Brian’s Crème Brûlée Bread Pudding
Equipment
- 1 Casserole Dish
Ingredients
- 1 loaf bread Day-old (i.e let it dry for a day) brioche, challah, Pepperidge Farm Hearty White, or potato breadcut or torn into 1"-2" cubes.
- 4 cup heavy cream not whipping cream. If you can't find heavy cream you CAN use heavy whipping cream
- 10 large egg yolks
- ⅔ cup sugar 4.7 oz
- 2 pinches kosher salt
- 2 tsp vanilla bean paste or extract
- 8 – 12 tsp turbinado sugar or Demerara sugar for top plain white sugar gound fine in a food processor also works
Instructions
- Preheat the oven to 350˚F.
- Brush or spread the butter over the bottom and sides of a 2-quart oven-proof baking dish.
- Fill the prepared baking dish with the cubed bread.
Make the custard
- Place the yolks, cream, and vanilla in a blender. Blend on the lowest speed for one minute. Pour over bread.

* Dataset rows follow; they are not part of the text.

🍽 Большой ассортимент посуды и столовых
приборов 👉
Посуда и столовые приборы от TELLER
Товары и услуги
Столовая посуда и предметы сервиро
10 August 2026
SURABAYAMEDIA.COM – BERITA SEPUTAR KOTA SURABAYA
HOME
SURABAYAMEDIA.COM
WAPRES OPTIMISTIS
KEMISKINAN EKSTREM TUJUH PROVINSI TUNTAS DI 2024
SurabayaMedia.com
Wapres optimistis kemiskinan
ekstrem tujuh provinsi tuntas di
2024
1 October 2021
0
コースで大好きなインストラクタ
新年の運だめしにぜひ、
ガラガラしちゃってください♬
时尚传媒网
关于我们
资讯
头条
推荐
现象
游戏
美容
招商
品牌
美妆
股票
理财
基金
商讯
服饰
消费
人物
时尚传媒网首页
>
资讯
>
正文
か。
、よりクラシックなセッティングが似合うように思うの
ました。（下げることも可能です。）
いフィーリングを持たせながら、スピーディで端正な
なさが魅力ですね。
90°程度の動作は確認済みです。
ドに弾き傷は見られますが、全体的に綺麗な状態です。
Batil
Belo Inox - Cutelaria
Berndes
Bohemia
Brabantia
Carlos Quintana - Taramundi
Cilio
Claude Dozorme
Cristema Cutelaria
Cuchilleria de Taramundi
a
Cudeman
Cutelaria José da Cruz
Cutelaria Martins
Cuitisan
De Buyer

- Pour the custard mix over the bread.
Bake
- With a steady hand, carefully move the pan to the oven and bake for approximately 30-37 minutes or until a digital thermometer reads 175°F and the top is nice and golden.
To serve
- Ready a blow torch. Sprinkle the sugar over the top. Burn with a blow torch until deep golden brown. Allow to cool, then serve.
The best bread pudding I ever had. I had something similar at a French restaurant, and I starter looking for a recipe, luckily, u found your recipe.
Thank you, it was a hit with my family and friends, they all ask for the recipe.